__WHAT YOU NEED TO DO__. The lines below, beginning at the one that contains "[71,668,215,679] awslimitechchecker ->" and ending at the last, are to be retyped exactly.

(Content revision data)

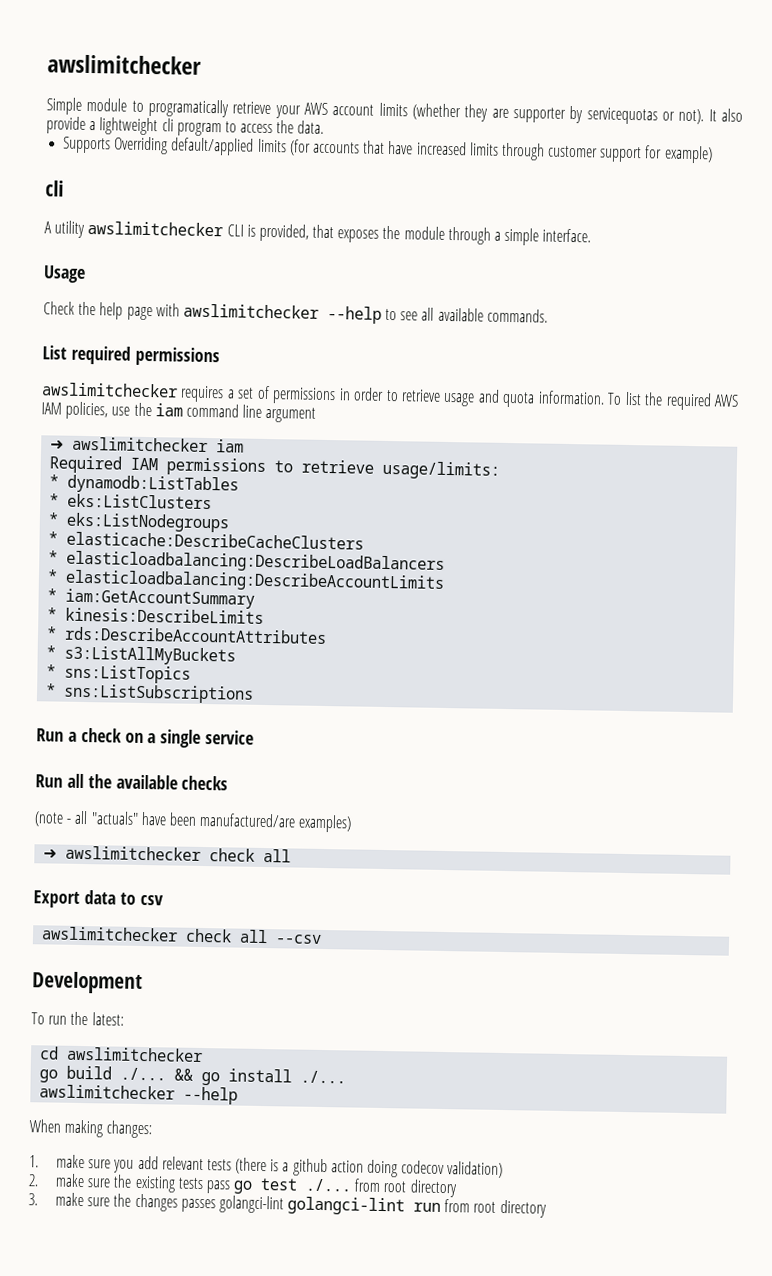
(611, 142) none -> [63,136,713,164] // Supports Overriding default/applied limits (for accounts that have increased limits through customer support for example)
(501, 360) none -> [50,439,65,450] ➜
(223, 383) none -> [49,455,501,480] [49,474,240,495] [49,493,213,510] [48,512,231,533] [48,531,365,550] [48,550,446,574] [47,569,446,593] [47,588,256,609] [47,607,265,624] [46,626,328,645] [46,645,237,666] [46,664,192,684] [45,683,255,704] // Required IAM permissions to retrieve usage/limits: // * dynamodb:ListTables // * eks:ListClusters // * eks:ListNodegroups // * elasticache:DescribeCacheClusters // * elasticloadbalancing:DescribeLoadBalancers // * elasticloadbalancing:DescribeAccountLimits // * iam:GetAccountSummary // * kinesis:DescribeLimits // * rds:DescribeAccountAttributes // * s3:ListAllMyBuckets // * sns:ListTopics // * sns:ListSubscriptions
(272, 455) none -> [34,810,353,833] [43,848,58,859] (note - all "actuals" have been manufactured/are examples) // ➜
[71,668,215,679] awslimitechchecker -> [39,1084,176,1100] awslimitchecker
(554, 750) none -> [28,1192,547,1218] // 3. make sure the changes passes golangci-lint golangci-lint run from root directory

__REPLY__.
[71,668,215,679] awslimitechchecker -> [39,1084,176,1100] awslimitchecker
(554, 750) none -> [28,1192,547,1218] // 3. make sure the changes passes golangci-lint golangci-lint run from root directory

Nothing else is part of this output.